Achterkant van de oogspiegel

Synoniemen in bredere zin

Oftalmoscopie, Retinale endoscopie, Funduscopie, Oftalmoscopie Engels: oftalmoscopie

Definitie oftalmoscopie

De oftalmoscopie is de meest gebruikte onderzoeksmethode bij de oogarts​ Hier wordt een zogenaamde oftalmoscoop gebruikt om het achterste deel van het oog te verlichten, dat wil zeggen het binnenoppervlak van het oog, dat van buitenaf niet zichtbaar is zonder hulp. Dit maakt een nauwkeurige beoordeling van het netvlies mogelijk, schepen en optische zenuw hoofd in het bijzonder waarvan de wijzigingen snel informatie kunnen opleveren over bepaalde ziektebeelden.

Geschiedenis

De directe oftalmoscoop werd in 1850 uitgevonden door Hermann von Helmholtz (* 1821) die de processen van zien en horen in detail bestudeerde. In zijn latere leven vond hij ook de oftalmometer uit (een instrument om de kromming van het hoornvlies te bepalen). Twee jaar later werd monoculaire (dwz uitgevoerd met één oog) oftalmoscopie ontwikkeld.

De verdere ontwikkeling naar binoculaire (uitgevoerd met twee ogen) oftalmoscopie vond veel later plaats, rond de jaren vijftig. Indirecte oftalmoscopie /achterkant van het oog stelt de patiënt ook in staat om in de verte te fixeren. In de ene hand houdt de arts een lichtbron, die een oftalmoscoop of een eenvoudige zaklamp kan zijn, en gebruikt deze om het oog van de patiënt te verlichten.

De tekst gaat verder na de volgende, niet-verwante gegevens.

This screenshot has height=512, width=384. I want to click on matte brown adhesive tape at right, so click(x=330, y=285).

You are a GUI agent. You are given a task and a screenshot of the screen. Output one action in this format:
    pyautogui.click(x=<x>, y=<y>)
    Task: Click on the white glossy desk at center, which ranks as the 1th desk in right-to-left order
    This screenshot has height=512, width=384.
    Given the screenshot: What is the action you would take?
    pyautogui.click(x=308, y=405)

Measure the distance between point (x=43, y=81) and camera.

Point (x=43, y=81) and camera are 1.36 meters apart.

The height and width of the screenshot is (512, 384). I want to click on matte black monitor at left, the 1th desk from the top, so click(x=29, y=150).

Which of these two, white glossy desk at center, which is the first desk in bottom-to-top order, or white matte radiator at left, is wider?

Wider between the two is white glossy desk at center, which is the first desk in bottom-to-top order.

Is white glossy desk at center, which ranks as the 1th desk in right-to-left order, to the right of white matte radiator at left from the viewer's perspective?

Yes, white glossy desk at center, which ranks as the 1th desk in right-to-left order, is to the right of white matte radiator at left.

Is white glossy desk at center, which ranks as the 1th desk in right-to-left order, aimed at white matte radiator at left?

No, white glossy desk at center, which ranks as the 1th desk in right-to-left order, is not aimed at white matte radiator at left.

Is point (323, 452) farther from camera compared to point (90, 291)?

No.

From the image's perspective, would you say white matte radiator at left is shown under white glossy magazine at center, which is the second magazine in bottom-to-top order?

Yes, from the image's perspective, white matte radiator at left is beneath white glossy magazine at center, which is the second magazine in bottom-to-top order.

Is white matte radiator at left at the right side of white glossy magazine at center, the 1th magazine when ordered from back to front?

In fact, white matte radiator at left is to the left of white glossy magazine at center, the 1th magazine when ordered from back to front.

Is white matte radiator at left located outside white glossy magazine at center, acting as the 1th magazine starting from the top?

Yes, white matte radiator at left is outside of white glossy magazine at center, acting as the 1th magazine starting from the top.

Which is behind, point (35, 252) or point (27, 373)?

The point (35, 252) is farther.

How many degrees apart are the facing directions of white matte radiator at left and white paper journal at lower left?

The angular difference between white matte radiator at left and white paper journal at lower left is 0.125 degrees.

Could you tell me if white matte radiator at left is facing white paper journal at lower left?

Met de andere hand plaatst de arts een vergrootglas voor het oog van de patiënt op een afstand van ca. 13 cm met uitgestrekte arm, waarbij hij het beste op het voorhoofd van de patiënt steunt om hem stabieler te laten werken. Het beeld dat nu voor hem zichtbaar is, staat, afhankelijk van het vergrootglas, ongeveer 4 tot 5 keer vergroot, staat op zijn hoofd en is zijdelings omgekeerd, daarom vereist dit type oculaire fundusspiegel aanzienlijk meer oefening om de weg te vinden.

Met deze methode zijn niet zo veel details zichtbaar, maar het geeft de waarnemer een goed overzicht van het netvlies. Indirecte oftalmoscopie is ook binoculair mogelijk, dat wil zeggen met twee ogen van de arts, als de arts het onderzoek uitvoert met een spleetlamp (een onderzoeksmicroscoop) of een hoofd oogspiegel. Dit verbetert de optische kwaliteit van het beeld dat hij ontvangt.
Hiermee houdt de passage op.